Curating a Digital Garden

A digital garden is a curated knowledge management system based upon the principles of capturing thoughts, ideas and concepts as Evergreen notes. An evergreen note is a unit of knowledge in the system, so to Allow ideas to emerge, Link evergreen notes by contextual association.

The garden metaphor describes the necessity of curation: Evergreen notes are never finished, but remain timely and relevant through the act of successive refinement (a form of Deliberate practice). Conventional information systems impose a top-down structure, usually hierarchical, as a mechanism for quick information retrieval. Digital gardens represent an inversion of this as they Prefer organic structure to hierarchical structure - the structure emerges. Rather than performing thinking up front and only then capturing the output in written form, which leads to writer's block, note that Writing is thinking and the Curation of ideas broadens horizons and helps draw patterns. Equally, the exact mechanisms of working with and in the space should form progressively (Learn along the way) rather than up front (Avoid premature optimization) to avoid procrastination and analysis paralysis.

Some prefer to call digital gardens a Second Brain, or an Integrated Thinking Environment, acknowledging the system as an augmentation to the thinking process, or a space that facilitates thinking, for example through the support of Backlinks. This isn't to liken the system exactly to the human brain, it is more that A second brain is closer to a GPU than a CPU, in terms of its purpose - generality vs specificity - serving a bespoke role.

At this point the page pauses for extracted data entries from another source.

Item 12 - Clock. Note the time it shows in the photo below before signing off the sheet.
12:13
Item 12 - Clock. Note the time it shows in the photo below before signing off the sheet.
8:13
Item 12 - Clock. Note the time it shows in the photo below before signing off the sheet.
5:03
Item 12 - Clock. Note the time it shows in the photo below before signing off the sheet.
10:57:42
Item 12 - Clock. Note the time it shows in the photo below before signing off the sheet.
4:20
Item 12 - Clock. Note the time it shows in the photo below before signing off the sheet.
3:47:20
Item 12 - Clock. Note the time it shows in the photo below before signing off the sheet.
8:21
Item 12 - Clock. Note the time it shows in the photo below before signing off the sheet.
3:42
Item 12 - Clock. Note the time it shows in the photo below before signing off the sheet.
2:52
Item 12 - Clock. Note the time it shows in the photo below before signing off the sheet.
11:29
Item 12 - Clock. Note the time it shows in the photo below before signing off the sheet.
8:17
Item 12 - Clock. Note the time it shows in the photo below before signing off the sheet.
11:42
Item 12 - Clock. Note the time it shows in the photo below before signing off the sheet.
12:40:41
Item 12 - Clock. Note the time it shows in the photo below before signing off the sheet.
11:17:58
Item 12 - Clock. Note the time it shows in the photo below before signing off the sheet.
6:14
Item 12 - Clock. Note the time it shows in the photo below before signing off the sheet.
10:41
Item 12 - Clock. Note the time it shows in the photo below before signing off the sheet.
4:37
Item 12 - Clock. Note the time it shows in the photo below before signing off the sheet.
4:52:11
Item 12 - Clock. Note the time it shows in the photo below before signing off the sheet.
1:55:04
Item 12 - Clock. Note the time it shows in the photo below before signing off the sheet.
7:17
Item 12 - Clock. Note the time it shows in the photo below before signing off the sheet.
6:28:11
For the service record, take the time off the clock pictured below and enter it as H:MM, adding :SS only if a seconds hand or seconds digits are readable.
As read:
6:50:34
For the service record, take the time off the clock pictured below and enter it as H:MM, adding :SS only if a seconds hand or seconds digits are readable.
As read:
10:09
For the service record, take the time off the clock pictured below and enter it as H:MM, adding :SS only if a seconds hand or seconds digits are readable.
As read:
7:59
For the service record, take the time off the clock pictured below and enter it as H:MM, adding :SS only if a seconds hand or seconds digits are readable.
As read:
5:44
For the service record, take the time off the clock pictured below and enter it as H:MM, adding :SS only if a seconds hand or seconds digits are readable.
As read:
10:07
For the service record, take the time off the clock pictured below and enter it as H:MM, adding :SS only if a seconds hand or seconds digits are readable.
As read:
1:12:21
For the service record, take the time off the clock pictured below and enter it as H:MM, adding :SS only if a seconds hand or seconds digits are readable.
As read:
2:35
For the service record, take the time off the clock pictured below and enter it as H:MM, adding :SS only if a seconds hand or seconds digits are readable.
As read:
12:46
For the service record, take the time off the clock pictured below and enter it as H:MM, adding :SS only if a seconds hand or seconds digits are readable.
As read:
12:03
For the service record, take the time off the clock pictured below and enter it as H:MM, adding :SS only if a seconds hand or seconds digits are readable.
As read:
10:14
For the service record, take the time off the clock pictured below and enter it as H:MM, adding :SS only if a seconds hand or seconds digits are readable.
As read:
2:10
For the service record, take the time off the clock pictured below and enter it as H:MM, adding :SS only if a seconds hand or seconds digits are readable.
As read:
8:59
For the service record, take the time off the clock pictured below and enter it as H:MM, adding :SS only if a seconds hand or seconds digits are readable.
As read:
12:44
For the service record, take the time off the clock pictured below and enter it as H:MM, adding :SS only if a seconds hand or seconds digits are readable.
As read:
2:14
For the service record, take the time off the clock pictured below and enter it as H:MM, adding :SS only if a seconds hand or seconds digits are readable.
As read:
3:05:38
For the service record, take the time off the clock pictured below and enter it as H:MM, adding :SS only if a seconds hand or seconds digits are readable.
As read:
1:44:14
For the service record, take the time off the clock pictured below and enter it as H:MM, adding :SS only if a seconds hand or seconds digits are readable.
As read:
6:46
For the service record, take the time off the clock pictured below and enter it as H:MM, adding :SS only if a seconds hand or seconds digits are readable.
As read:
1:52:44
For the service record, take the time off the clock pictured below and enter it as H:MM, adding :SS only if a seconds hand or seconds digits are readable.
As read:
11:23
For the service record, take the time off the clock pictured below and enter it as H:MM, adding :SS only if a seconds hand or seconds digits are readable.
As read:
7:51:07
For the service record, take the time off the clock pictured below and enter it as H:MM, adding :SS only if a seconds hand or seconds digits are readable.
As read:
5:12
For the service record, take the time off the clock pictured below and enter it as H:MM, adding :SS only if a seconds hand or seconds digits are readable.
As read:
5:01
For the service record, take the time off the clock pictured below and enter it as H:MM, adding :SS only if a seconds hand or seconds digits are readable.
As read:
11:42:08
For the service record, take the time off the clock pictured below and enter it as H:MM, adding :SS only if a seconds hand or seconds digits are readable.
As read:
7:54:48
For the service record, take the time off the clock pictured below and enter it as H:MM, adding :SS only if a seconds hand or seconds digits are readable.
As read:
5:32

Curating a digital garden is a significant investment in time, so when asking What am I looking to achieve with my digital garden, I consider that These notes are for me - they're not meant to be considered a golden source of truth, but instead are written in terms of my thoughts, my associations and my context, synthesized from external resources using my Record - Elaborate - Integrate method. Others may benefit from reading them, but there are additional benefits in publishing the evergreen notes (Why do I make my notes public).